Insights and resources to support better data analysis in education
By Andrew Carlin
Active learning has been found to improve engagement and learning; however, its implementation needs to be carefully designed and applied. Active learning can be conducted through 'Flipped Classrooms', during which students read lecture content ahead of the class and construct activities for the classes. Students are therefore in control of their learning and are required to take responsibility for it, with guidance from the lecturer.
However, some resist the change and prefer being taught in a traditional format, and the quantity of preparation time needs to be balanced such that students are not overwhelmed with work. Additionally, management of the learning objectives needs to be maintained, such that the student is still fully aware of what is expected of them and the desired outcomes of the class. Proactive management is crucial to ensure the newly found degree of autonomy does not lead the students away from the learning outcomes of the class. If not managed correctly, this can lead to additional workloads for both the students and the lecturer, which may be unproductive in the long run.
A simpler solution has been the implementation of in-class polling, which has been found to support learning and improve engagement. This does not result in some of the discussed complexities while allowing students to articulate their own understanding and knowledge.
A ‘halfway house’ between polling and the flipped classroom is ‘Quectures’. With the motivation of improving student engagement, Quectures require students to engage with pre-lecture content and in-lecture student-led questions while retaining a blend of student-led and instructor-led periods of the class. Thus, a balance is maintained between active and passive learning, reducing the chances of the student becoming ‘cognitively’ overloaded. The method has been implemented with the use of a mobile app, in which the learning objectives for the next class are sent to the student ahead of time. The student is asked to consider the objectives and is referred to pre-lecture material on their VLE. About an hours’ worth of material (readings, videos, inactive activities) plus a short quiz are required prior to the lecture. In particular, the quiz ends with an open-ended question, which aims to engage the student in the topic for their upcoming lecture.
During the class, students are asked to submit questions they have about the learning topics before discussing their questions with their peers. This overcomes the issue of students making their own misconceptions about the topics in advance of the lecture and allows any particular issues to be tackled directly in real-time with the expert advice of their lecturer. Their questions are all fed to the lecturer via the app, who may choose to address the most popular questions during the lecture.

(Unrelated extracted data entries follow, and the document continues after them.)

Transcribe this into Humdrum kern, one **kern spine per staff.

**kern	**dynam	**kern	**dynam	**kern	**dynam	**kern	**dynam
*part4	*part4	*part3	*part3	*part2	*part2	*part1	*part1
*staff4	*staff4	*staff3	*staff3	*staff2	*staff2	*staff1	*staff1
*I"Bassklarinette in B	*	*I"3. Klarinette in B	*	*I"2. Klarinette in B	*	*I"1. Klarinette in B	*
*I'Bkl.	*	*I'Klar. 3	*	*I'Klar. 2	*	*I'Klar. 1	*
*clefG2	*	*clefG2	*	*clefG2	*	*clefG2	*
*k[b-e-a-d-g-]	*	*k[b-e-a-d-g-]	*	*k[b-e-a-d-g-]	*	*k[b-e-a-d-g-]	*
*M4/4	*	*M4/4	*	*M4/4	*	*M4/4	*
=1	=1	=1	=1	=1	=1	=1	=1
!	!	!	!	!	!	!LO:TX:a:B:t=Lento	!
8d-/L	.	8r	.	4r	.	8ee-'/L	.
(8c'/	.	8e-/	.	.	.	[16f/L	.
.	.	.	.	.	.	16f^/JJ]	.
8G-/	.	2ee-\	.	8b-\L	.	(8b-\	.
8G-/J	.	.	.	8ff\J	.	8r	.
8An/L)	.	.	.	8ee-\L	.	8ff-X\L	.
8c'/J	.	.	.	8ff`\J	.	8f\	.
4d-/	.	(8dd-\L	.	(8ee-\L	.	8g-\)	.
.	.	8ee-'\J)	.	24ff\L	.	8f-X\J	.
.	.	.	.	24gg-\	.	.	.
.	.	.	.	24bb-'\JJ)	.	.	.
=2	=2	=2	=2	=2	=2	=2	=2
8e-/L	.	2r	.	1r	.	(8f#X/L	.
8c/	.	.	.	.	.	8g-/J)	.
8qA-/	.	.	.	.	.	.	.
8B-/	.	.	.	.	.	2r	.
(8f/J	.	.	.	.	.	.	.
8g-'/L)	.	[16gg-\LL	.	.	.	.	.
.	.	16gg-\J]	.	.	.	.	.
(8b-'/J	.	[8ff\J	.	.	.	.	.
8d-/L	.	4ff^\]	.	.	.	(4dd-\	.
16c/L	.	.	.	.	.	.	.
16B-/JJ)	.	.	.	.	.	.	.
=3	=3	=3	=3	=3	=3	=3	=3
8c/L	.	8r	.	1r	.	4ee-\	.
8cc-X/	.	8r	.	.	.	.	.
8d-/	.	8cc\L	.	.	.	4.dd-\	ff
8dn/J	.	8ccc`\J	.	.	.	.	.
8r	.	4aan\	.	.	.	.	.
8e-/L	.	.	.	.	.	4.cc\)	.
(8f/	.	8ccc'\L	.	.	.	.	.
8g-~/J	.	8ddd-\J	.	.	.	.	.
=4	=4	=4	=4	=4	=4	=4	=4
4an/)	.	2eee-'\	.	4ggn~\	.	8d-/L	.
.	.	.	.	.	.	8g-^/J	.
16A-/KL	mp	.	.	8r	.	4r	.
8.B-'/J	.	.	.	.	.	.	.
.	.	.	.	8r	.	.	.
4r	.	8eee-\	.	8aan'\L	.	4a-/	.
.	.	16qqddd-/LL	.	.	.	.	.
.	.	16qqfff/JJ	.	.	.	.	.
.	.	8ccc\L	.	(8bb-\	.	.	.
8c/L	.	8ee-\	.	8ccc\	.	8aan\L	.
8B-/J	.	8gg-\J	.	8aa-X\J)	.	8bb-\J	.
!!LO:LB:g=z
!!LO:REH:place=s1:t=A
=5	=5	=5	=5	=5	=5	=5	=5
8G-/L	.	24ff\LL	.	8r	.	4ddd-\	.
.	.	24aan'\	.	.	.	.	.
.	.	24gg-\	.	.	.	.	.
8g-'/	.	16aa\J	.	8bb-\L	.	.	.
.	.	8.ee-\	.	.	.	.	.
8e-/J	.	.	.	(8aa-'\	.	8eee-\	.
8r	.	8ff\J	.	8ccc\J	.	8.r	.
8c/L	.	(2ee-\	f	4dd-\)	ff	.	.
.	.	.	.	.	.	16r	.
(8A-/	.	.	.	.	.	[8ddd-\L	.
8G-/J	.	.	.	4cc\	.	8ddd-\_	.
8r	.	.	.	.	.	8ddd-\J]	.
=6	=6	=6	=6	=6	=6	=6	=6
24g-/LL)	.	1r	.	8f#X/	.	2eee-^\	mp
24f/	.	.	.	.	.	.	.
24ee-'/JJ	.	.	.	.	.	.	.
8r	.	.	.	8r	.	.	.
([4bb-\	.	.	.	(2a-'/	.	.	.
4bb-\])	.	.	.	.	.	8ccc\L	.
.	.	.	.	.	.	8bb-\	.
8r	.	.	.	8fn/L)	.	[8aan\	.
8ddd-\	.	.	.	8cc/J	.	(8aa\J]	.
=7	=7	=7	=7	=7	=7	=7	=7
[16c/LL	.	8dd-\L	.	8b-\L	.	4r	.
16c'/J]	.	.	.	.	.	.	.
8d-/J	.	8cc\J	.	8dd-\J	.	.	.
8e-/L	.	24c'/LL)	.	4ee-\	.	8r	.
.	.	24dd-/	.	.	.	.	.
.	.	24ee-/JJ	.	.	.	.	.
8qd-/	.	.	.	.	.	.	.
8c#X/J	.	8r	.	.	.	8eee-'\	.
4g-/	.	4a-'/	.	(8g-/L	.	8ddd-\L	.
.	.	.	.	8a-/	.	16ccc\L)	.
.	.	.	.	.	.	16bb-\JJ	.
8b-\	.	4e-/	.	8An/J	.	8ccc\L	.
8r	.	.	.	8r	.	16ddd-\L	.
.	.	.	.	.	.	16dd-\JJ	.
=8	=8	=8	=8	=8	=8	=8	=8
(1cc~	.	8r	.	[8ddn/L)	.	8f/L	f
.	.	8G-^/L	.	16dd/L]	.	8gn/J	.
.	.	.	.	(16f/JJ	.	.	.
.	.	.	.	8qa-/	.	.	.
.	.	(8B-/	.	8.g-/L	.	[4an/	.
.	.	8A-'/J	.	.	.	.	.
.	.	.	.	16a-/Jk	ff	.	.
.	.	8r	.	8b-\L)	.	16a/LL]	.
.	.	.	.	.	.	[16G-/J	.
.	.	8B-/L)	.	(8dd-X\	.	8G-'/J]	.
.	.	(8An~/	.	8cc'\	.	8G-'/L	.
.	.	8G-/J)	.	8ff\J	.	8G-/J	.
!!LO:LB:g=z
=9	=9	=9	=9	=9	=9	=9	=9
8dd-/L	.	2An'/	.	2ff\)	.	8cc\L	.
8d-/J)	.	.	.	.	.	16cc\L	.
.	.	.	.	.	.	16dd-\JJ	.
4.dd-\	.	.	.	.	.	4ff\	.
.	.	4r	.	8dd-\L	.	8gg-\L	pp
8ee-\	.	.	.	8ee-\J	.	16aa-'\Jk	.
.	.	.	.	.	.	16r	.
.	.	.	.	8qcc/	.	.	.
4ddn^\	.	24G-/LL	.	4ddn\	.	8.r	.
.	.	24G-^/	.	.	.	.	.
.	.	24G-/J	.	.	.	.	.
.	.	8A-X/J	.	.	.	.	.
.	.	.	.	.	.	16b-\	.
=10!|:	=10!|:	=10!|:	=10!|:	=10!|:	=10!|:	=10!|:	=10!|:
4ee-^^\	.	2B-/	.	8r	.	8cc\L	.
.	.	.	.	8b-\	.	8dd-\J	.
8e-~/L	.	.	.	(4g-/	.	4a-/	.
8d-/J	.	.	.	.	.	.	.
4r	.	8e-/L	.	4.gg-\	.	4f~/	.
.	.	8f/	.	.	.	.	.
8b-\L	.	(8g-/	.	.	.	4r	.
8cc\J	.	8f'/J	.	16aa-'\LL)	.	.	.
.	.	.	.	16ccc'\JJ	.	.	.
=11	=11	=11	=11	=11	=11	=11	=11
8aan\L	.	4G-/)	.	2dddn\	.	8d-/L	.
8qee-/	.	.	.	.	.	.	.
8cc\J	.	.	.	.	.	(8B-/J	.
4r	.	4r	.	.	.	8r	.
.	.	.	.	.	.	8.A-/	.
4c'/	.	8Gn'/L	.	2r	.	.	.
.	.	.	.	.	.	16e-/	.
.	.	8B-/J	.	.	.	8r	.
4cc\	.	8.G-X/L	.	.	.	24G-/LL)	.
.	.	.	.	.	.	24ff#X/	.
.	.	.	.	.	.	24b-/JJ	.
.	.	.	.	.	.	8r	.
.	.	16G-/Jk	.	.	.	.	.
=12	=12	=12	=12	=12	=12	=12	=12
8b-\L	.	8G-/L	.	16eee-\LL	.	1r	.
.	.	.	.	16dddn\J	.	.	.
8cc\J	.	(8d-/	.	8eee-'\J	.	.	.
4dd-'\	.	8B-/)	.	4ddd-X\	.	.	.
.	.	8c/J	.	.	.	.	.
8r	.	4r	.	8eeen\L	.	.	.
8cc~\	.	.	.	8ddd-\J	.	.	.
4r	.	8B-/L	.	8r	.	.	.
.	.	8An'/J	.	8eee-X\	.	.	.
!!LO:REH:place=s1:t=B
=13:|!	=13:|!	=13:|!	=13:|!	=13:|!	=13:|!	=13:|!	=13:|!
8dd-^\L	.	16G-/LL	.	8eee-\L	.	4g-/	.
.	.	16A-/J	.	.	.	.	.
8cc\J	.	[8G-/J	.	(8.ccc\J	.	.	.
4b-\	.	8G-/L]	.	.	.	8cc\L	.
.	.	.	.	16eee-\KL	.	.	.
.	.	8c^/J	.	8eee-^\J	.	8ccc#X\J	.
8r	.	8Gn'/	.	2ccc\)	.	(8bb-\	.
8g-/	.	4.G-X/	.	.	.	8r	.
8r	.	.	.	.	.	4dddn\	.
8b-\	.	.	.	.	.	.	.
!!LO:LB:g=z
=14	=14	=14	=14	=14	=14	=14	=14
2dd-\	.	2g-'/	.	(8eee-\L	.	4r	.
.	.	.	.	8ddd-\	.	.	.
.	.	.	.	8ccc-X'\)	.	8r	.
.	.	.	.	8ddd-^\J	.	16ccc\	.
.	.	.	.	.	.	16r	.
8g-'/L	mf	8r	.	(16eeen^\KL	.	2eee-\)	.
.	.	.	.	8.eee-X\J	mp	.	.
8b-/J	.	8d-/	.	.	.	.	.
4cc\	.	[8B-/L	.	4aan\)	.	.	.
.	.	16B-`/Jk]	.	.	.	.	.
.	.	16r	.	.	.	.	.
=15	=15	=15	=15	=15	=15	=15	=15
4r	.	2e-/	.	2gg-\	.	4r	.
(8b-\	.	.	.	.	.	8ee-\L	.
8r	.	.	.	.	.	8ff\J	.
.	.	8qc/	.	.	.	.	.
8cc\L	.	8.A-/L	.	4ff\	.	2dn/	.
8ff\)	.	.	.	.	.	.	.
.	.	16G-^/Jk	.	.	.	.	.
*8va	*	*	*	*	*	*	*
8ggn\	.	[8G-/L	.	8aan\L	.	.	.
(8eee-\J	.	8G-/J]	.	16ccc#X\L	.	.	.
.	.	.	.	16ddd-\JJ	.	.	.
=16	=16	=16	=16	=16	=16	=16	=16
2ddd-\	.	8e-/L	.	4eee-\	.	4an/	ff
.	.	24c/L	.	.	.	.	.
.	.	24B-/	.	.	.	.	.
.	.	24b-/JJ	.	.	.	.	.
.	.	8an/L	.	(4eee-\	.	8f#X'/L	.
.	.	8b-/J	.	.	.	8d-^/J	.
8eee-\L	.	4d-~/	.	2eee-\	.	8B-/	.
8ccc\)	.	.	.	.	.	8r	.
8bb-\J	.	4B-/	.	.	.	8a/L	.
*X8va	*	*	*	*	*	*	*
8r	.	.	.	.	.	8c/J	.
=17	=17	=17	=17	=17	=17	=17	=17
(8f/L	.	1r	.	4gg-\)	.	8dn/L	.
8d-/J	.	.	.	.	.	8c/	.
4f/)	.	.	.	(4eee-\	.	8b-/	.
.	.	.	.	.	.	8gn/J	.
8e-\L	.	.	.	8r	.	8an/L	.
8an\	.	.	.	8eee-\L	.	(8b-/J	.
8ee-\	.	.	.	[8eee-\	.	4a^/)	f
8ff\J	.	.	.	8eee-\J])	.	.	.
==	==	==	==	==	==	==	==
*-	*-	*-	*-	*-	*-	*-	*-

Subsequently, other questions can be answered outside of the lecture or at the subsequent lecture. Additionally, these questions can be revisited at a later date, potentially during an end-of-term review session.
Like all new methods, careful design and implementation of this methodology is required. Studies purely based on in-class polling indicate that the use of mobile phones is less effective than dedicated polling devices. The quantity of pre-lecture material should be carefully engineered to ensure students are not overwhelmed. Additionally, a strategy for answering questions should be devised and communicated with the students so they are ‘on-board’ with the new methodology and the value of their input.
[Source Paper] McQueen, Heather A, and McMillan, Craig. "Quectures: Personalised Constructive Learning in Lectures." Active Learning in Higher Education 21.3 (2020): 217-31.
 Stowell, Jeffrey R. "Use of Clickers vs. Mobile Devices for Classroom Polling." Computers and Education 82 (2015): 329-34. Web.
 Aceti, Victoria. "Perceptions of the Effects of Clicker Technology on Student Learning and Engagement: A Study of Freshmen Chemistry Students." Research in Learning Technology 20.2 (2017): 16150-11. Web.
 Stevens, Niall T, McDermott, Hélène, Boland, Fiona, Pawlikowska, Teresa, and Humphreys, Hilary. "A Comparative Study: Do "clickers" Increase Student Engagement in Multidisciplinary Clinical Microbiology Teaching?" BMC Medical Education 17.1 (2017): 70. Web.